# Task to carry out
Reproduce the text from the data with every instance of "menigheten" replaced by "forsamlingen" and nothing else altered. Omit the pictures from your answer.

[[ Records provided, beginning ]]

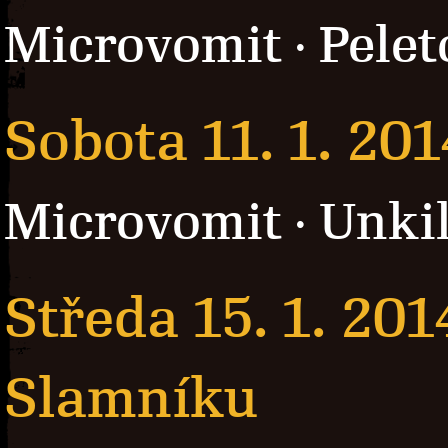
Microvomit
Pelet
·
Sobota 11. 1. 201
Microvomit
Unki
·
Středa 15. 1. 201
Slamníku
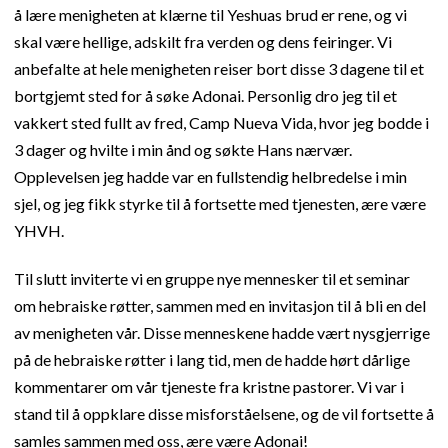
å lære menigheten at klærne til Yeshuas brud er rene, og vi
skal være hellige, adskilt fra verden og dens feiringer. Vi
anbefalte at hele menigheten reiser bort disse 3 dagene til et
bortgjemt sted for å søke Adonai. Personlig dro jeg til et
vakkert sted fullt av fred, Camp Nueva Vida, hvor jeg bodde i
3 dager og hvilte i min ånd og søkte Hans nærvær.
Opplevelsen jeg hadde var en fullstendig helbredelse i min
sjel, og jeg fikk styrke til å fortsette med tjenesten, ære være
YHVH.
Til slutt inviterte vi en gruppe nye mennesker til et seminar
om hebraiske røtter, sammen med en invitasjon til å bli en del
av menigheten vår. Disse menneskene hadde vært nysgjerrige
på de hebraiske røtter i lang tid, men de hadde hørt dårlige
kommentarer om vår tjeneste fra kristne pastorer. Vi var i
stand til å oppklare disse misforståelsene, og de vil fortsette å
samles sammen med oss, ære være Adonai!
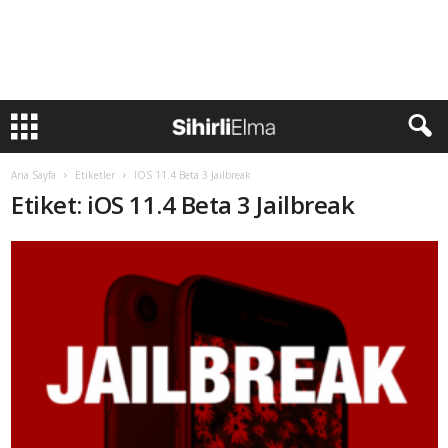
Ana Sayfa
Etiketler
IOS 11.4 Beta 3 Jailbreak
Etiket: iOS 11.4 Beta 3 Jailbreak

[[ Records provided, end ]]

# Solved exercise
Microvomit
Pelet
·
Sobota 11. 1. 201
Microvomit
Unki
·
Středa 15. 1. 201
Slamníku
å lære forsamlingen at klærne til Yeshuas brud er rene, og vi
skal være hellige, adskilt fra verden og dens feiringer. Vi
anbefalte at hele forsamlingen reiser bort disse 3 dagene til et
bortgjemt sted for å søke Adonai. Personlig dro jeg til et
vakkert sted fullt av fred, Camp Nueva Vida, hvor jeg bodde i
3 dager og hvilte i min ånd og søkte Hans nærvær.
Opplevelsen jeg hadde var en fullstendig helbredelse i min
sjel, og jeg fikk styrke til å fortsette med tjenesten, ære være
YHVH.
Til slutt inviterte vi en gruppe nye mennesker til et seminar
om hebraiske røtter, sammen med en invitasjon til å bli en del
av forsamlingen vår. Disse menneskene hadde vært nysgjerrige
på de hebraiske røtter i lang tid, men de hadde hørt dårlige
kommentarer om vår tjeneste fra kristne pastorer. Vi var i
stand til å oppklare disse misforståelsene, og de vil fortsette å
samles sammen med oss, ære være Adonai!
Ana Sayfa
Etiketler
IOS 11.4 Beta 3 Jailbreak
Etiket: iOS 11.4 Beta 3 Jailbreak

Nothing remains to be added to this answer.